Page MenuHome

Blender renders past set endframe
Closed, ArchivedPublic

Description

System Information
Windows XP SP3 and NVIDIA GeForce GT220

Blender Version
Broken: 2.71

Short description of error
When importing a movie and a sound file into the VSE and setting start- and endframe, the result after rendering will sometimes not coincide with the start- and endframes.
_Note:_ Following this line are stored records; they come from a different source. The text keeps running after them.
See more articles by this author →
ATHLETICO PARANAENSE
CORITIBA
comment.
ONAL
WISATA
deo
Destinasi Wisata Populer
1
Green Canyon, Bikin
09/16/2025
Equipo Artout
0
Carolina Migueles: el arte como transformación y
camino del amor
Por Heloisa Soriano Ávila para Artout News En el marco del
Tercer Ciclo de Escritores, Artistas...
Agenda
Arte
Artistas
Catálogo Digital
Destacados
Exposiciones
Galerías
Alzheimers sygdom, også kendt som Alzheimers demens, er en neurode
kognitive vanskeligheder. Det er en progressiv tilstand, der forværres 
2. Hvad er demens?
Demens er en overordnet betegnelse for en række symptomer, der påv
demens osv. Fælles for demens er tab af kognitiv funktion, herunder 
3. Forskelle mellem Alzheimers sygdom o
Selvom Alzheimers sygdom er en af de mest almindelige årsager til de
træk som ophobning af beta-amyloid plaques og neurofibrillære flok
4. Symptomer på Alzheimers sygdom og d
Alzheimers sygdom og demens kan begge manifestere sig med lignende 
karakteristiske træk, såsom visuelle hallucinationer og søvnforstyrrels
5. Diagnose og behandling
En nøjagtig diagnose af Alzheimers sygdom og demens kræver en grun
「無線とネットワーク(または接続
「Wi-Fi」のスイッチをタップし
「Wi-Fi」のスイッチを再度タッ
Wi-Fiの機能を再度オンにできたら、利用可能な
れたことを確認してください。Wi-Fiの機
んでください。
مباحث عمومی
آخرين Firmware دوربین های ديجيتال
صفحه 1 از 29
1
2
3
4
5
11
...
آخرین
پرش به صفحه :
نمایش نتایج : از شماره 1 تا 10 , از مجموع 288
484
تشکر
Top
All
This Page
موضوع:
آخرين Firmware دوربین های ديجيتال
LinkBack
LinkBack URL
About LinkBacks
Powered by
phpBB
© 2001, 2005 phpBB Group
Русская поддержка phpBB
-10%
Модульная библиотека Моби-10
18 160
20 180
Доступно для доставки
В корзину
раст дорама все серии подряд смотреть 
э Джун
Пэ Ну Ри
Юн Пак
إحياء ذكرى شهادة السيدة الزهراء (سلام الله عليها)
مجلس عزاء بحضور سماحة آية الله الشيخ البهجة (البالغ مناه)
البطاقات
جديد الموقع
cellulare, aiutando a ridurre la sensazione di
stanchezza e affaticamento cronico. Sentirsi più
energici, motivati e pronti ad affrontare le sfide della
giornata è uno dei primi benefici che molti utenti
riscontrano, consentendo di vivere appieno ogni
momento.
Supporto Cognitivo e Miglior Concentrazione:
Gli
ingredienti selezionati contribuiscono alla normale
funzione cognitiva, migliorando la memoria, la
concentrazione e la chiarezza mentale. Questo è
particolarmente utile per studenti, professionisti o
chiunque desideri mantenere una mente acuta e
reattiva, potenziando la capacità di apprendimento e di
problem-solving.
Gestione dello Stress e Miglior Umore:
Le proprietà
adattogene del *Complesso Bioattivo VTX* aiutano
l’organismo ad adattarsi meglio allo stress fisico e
More specifically, the audio is rendered correctly but the video plays back at twice or three times the normal rate, and accordingly the last videoframe lies beyond the endframe that was set in the .blend file.

Exact steps for others to reproduce the error
Simply run "animate" on the attached .blend file, where some dummy files should be used for "........Fraps/Movies/fallout2.wav" and "........Fraps/Movies/FALLOUTW_2015_05_25_15_05_19_906.avi"

Event Timeline

Bastien Montagne (mont29) changed the task status from Unknown Status to Archived.Jun 10 2015, 11:52 AM
Bastien Montagne (mont29) claimed this task.

Please:

  • Only report bugs about latest Blender version (and after testing they are still relevant in latest build from our buildbot).
  • At least generate correct timecode for your video files, if they use some advanced encoding (all flavours of mpeg4, etc.), otherwise Blender cannot guarantee correct seeking in such files.

Sorry for not testing it with the latest build (would probably seem common sense). Generating timecode by enabling "Proxy / Timecode" and setting "Timecode" to "Record Run" and then running "Rebuild Proxy and Timecode Indices" has actually fixed this problem, even though I'm still a bit puzzled because I never had this problem before, despite always having source material encoded with the same codec. I have even used the same source material (which is pretty harmless lossless, keyframes only) and rendered several different sections, without any problem.

So in order to facilitate my understanding, could you please confirm if the following pseudo-code for the Blender rendering process is correct (at least morally)?

for $frame from $startframe to $endframe
{
   $timestamp = time_to_timestamp( ($frame-$startframe)/$framerate);
   read_seek($timestamp);
   $image = avcodec_decode_video2(...);
   output_image($image);
}

Is it correct that timecode is needed in the routine time_to_timestamp (which I'm aware may not actually exist as a single routine, but you get the idea), and that missing timecodes can lead to faulty timestamps?

Also, generating proxies/timecode took three hours for my 45 minute video. Is this normal? Or is there a way to only generate timecode indices, but not proxies (which seems what's taking so long)?

Thanks for your efforts!

I have no idea of hands of how exactly timecode is used, but yes, with many modern codecs, it's the only way to ensure correctness of frame seeking.

And you do can generate only the timecode, just disable all 'proxy' sizes options in the panel.